== GIVEN DATA ==

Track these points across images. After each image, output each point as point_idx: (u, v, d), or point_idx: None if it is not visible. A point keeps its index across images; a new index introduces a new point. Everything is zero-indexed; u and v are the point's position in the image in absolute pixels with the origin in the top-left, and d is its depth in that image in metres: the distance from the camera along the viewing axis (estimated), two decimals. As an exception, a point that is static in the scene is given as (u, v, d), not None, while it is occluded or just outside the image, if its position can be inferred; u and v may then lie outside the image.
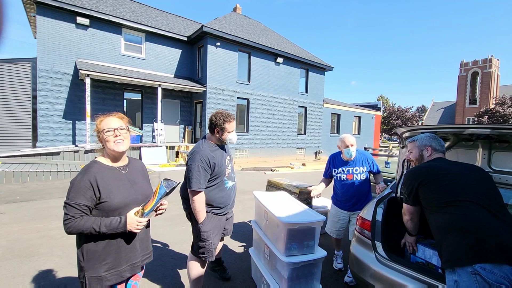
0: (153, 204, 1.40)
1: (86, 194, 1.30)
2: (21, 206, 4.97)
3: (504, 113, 31.09)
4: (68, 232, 1.28)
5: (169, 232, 3.93)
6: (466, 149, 2.20)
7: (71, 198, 1.29)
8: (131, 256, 1.45)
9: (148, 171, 9.06)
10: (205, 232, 2.16)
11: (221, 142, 2.27)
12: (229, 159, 2.36)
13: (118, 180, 1.42)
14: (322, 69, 16.76)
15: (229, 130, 2.19)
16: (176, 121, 12.84)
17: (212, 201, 2.21)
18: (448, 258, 1.34)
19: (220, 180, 2.22)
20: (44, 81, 9.46)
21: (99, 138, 1.43)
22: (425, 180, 1.55)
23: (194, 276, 2.25)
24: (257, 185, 7.73)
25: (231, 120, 2.19)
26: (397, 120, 39.15)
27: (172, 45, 12.44)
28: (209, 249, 2.18)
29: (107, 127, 1.39)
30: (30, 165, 7.73)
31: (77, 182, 1.30)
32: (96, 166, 1.39)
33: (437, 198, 1.50)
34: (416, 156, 1.76)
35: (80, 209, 1.28)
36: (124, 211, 1.40)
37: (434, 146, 1.70)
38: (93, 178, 1.33)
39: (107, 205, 1.34)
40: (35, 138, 10.11)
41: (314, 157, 16.70)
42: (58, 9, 9.48)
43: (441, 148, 1.71)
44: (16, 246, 3.33)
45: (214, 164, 2.13)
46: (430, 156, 1.71)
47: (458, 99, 42.24)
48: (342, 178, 2.83)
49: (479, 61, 40.00)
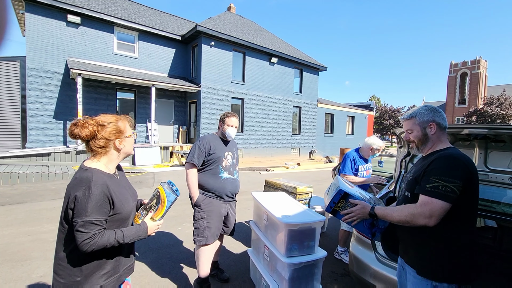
0: (163, 212, 1.40)
1: (104, 208, 1.21)
2: (11, 209, 4.82)
3: (492, 113, 31.92)
4: (90, 250, 1.17)
5: (166, 234, 3.88)
6: (462, 148, 2.24)
7: (90, 214, 1.16)
8: (127, 260, 1.44)
9: (142, 172, 8.93)
10: (199, 211, 2.36)
11: (224, 136, 2.52)
12: (231, 155, 2.55)
13: (120, 188, 1.35)
14: (316, 69, 16.86)
15: (228, 123, 2.47)
16: (170, 121, 12.71)
17: (204, 184, 2.41)
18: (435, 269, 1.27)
19: (215, 166, 2.42)
20: (33, 80, 9.22)
21: (120, 139, 1.32)
22: (475, 177, 1.25)
23: (200, 264, 2.39)
24: (253, 185, 7.71)
25: (232, 116, 2.50)
26: (389, 119, 39.73)
27: (166, 44, 12.31)
28: (202, 230, 2.33)
29: (130, 132, 1.39)
30: (20, 167, 7.53)
31: (92, 196, 1.18)
32: (100, 175, 1.26)
33: (475, 206, 1.27)
34: (419, 136, 1.41)
35: (102, 225, 1.20)
36: (129, 218, 1.37)
37: (438, 121, 1.38)
38: (107, 190, 1.23)
39: (119, 216, 1.29)
40: (24, 139, 9.84)
41: (308, 156, 16.78)
42: (48, 6, 9.25)
43: (445, 123, 1.42)
44: (7, 250, 3.22)
45: (210, 147, 2.40)
46: (436, 135, 1.39)
47: (448, 99, 43.16)
48: (364, 174, 3.17)
49: (468, 62, 40.97)
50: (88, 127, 1.27)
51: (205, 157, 2.40)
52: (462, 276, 1.25)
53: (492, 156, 2.09)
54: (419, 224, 1.24)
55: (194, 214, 2.42)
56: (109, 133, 1.30)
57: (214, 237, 2.40)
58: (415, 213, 1.25)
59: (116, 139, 1.32)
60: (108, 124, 1.31)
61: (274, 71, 14.48)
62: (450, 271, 1.25)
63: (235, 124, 2.49)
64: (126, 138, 1.35)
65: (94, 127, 1.28)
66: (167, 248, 3.42)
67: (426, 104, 1.47)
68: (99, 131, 1.29)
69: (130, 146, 1.39)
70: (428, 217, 1.22)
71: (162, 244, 3.54)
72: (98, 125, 1.30)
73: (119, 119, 1.37)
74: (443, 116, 1.41)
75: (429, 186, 1.23)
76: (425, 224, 1.23)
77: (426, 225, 1.23)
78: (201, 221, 2.35)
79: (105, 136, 1.29)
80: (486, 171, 2.12)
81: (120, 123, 1.35)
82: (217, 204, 2.42)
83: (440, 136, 1.40)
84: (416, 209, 1.25)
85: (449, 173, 1.21)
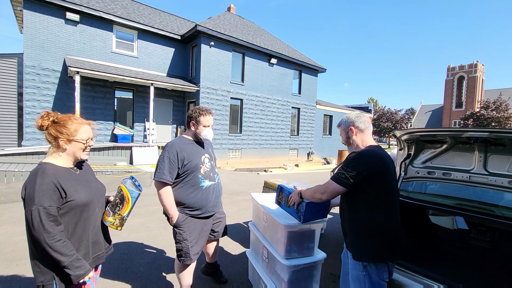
0: (129, 208, 1.50)
1: (53, 196, 1.25)
2: (6, 208, 4.76)
3: (488, 116, 32.17)
4: (42, 238, 1.21)
5: (163, 234, 3.84)
6: (462, 151, 2.24)
7: (39, 202, 1.21)
8: (96, 249, 1.49)
9: (139, 171, 8.83)
10: (180, 233, 2.07)
11: (197, 138, 2.19)
12: (209, 157, 2.22)
13: (75, 179, 1.40)
14: (315, 71, 16.90)
15: (204, 124, 2.11)
16: (169, 121, 12.66)
17: (184, 200, 2.07)
18: (366, 253, 1.54)
19: (193, 177, 2.07)
20: (30, 77, 9.14)
21: (64, 139, 1.35)
22: (379, 168, 1.50)
23: (181, 278, 2.21)
24: (251, 186, 7.69)
25: (207, 114, 2.13)
26: (387, 122, 39.91)
27: (165, 44, 12.26)
28: (186, 251, 2.08)
29: (86, 136, 1.42)
30: (15, 165, 7.44)
31: (38, 186, 1.22)
32: (50, 167, 1.32)
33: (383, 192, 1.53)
34: (345, 138, 1.76)
35: (51, 214, 1.23)
36: (88, 208, 1.41)
37: (357, 125, 1.66)
38: (55, 180, 1.27)
39: (75, 202, 1.33)
40: (20, 137, 9.74)
41: (306, 158, 16.80)
42: (47, 3, 9.17)
43: (363, 125, 1.65)
44: (2, 249, 3.18)
45: (183, 157, 2.02)
46: (356, 136, 1.66)
47: (445, 103, 43.43)
48: None
49: (465, 66, 41.27)
50: (43, 119, 1.35)
51: (179, 170, 2.02)
52: (379, 255, 1.53)
53: (492, 159, 2.09)
54: (317, 198, 1.67)
55: (175, 235, 2.11)
56: (56, 130, 1.35)
57: (198, 253, 2.18)
58: (316, 189, 1.67)
59: (60, 138, 1.35)
60: (61, 123, 1.37)
61: (273, 72, 14.49)
62: (369, 252, 1.53)
63: (211, 124, 2.17)
64: (73, 141, 1.37)
65: (47, 122, 1.35)
66: (164, 248, 3.39)
67: (357, 112, 1.81)
68: (49, 125, 1.36)
69: (76, 150, 1.40)
70: (322, 192, 1.63)
71: (158, 244, 3.51)
72: (53, 121, 1.37)
73: (76, 123, 1.40)
74: (362, 120, 1.68)
75: (334, 174, 1.63)
76: (320, 198, 1.65)
77: (321, 199, 1.65)
78: (184, 243, 2.07)
79: (51, 132, 1.35)
80: (486, 174, 2.12)
81: (73, 126, 1.38)
82: (200, 221, 2.16)
83: (363, 137, 1.67)
84: (319, 187, 1.67)
85: (348, 165, 1.53)
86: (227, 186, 7.23)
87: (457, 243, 2.79)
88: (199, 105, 11.42)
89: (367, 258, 1.54)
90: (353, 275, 1.63)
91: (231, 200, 6.02)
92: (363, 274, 1.55)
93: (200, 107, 2.17)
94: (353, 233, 1.62)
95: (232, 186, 7.71)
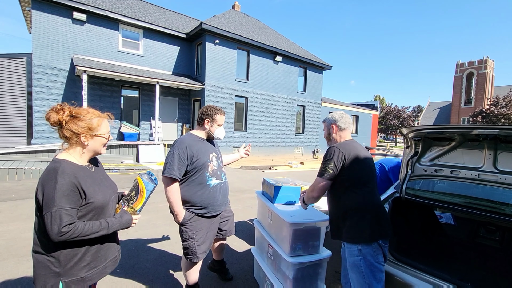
0: (144, 201, 1.45)
1: (73, 197, 1.19)
2: (17, 205, 4.88)
3: (498, 113, 31.46)
4: (71, 239, 1.16)
5: (169, 231, 3.89)
6: (471, 149, 2.20)
7: (59, 204, 1.14)
8: (110, 252, 1.43)
9: (145, 169, 9.02)
10: (186, 231, 2.07)
11: (209, 136, 2.21)
12: (216, 156, 2.23)
13: (93, 179, 1.33)
14: (320, 68, 16.76)
15: (218, 122, 2.17)
16: (174, 119, 12.74)
17: (190, 198, 2.05)
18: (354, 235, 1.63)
19: (200, 175, 2.06)
20: (39, 77, 9.30)
21: (86, 135, 1.28)
22: (353, 155, 1.67)
23: (187, 275, 2.22)
24: (256, 184, 7.70)
25: (222, 113, 2.21)
26: (394, 119, 39.39)
27: (170, 42, 12.31)
28: (192, 250, 2.07)
29: (107, 131, 1.38)
30: (26, 163, 7.60)
31: (59, 186, 1.15)
32: (69, 165, 1.23)
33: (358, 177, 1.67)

===

_WORK ORDER_. Above are the records; print exactly the lines from the line with "80: (486, 171, 2.12)" to the line with "84: (416, 209, 1.25)", including both, and nothing else.

_RESPONSE TO THE TASK_.
80: (486, 171, 2.12)
81: (120, 123, 1.35)
82: (217, 204, 2.42)
83: (440, 136, 1.40)
84: (416, 209, 1.25)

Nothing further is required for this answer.